Outside, the smell of burned meat was strong. The moon had already set, but here and there a soft glow from fireplaces or from the lamps of early risers seeped onto the streets. Keeping to the shadows the wolf worked his way around the church to the remains of the pyre, which was now only dying embers. The wolf circled the pyre, but could not find a way through the coals to the remains of the mayor without burning his feet.
A groan came from behind the wolf and he turned. Three men and a woman were lying together asleep on the cobblestones. They stank of wine. One of them belched and rolled onto his side. The wolf watched for a few seconds and then plodded away.

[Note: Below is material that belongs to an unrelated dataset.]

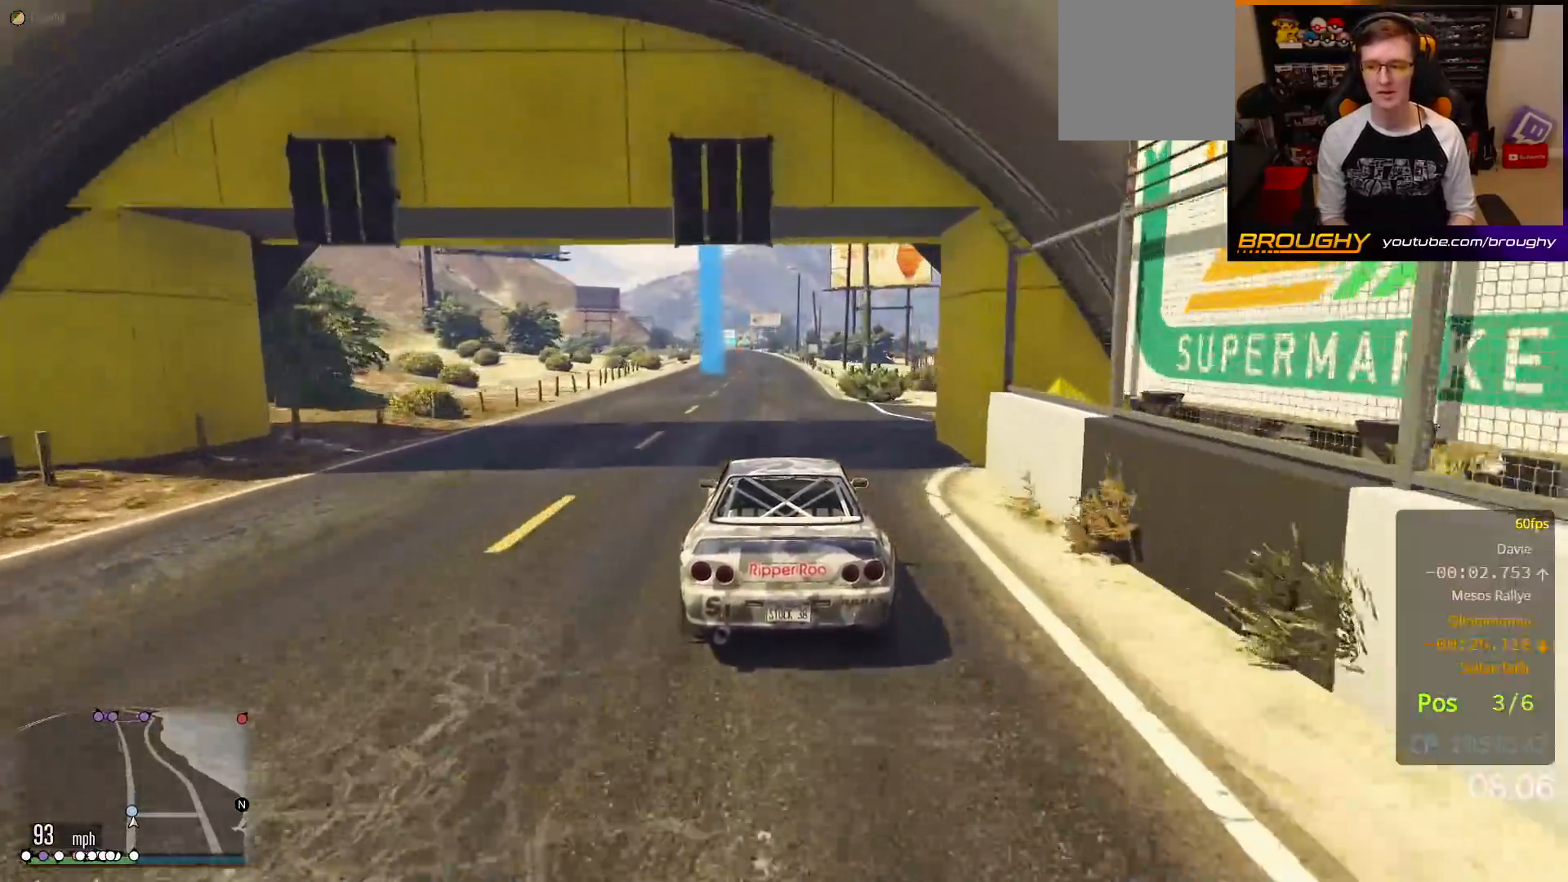
{"buttons": ["R2"], "left_stick": "center", "right_stick": "center", "events": []}
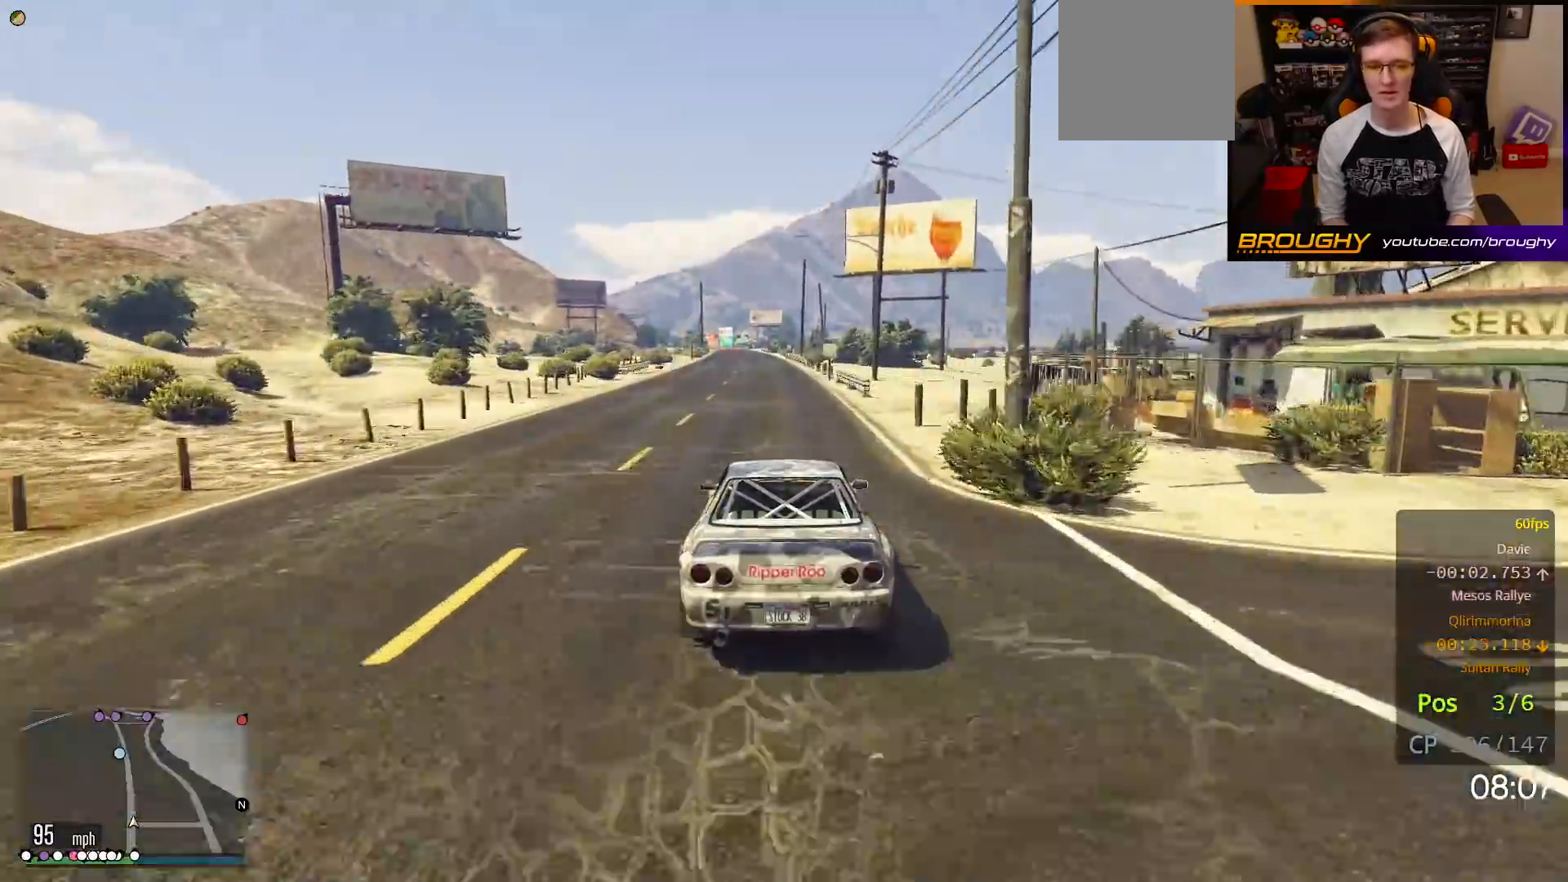
{"buttons": ["R2"], "left_stick": "center", "right_stick": "center", "events": []}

As he left the pyre, the wolf found several more groups of sleeping men and women, some groaning, some belching, some coughing, some snoring, but all stinking of wine.
The wolf picked his way through the streets staying in the shadows and being alert to the slightest sound, smell, and movement. Outside a building from which glowed several lamps, the wolf stopped to drink from a puddle. Just as he finished, the door in the building opened and Henri, Pierre, and three other men stumbled out yawning, stretching, and stinking of wine. The wolf slipped back into a dark corner and watched as they passed.
“Henri, has anyone found the mayor yet?” asked Pierre. “He wouldn’t want to miss something as important as a werewolf burning in his town.”
“No, no one has and I don’t think anyone is going to either.”
“Why is that?”
“Well, put yourself in the mayor’s position. If you were an important man like him, wouldn’t you be embarrassed if a werewolf assumed your shape? He was probably so ashamed that he slipped out of town when no one was looking.”
“He’s probably afraid too that we’ll think he’s in league with the devil, because the werewolf assumed his shape. Did he at least say good-bye to his wife and children?”
“No, I went to talk to her just after the burning and she said that the last time she saw him, he was going to the church to pray that God do something about the werewolves that have infested the area. The werewolf must have seen him on the way to church.”
“Well, it looks like God has started answering the mayor’s prayers already. You’re a very intelligent man, Henri. I wish we had a mayor as clever as you.”
“Yes,” said the rest of the group patting Henri on the back, “absolutely, we need a mayor like you.”
As the group turned a corner, the wolf came out of the shadows, sniffed the air, and walked the opposite way down the street as first light began to show the silhouette of the forest’s edge a short distance ahead.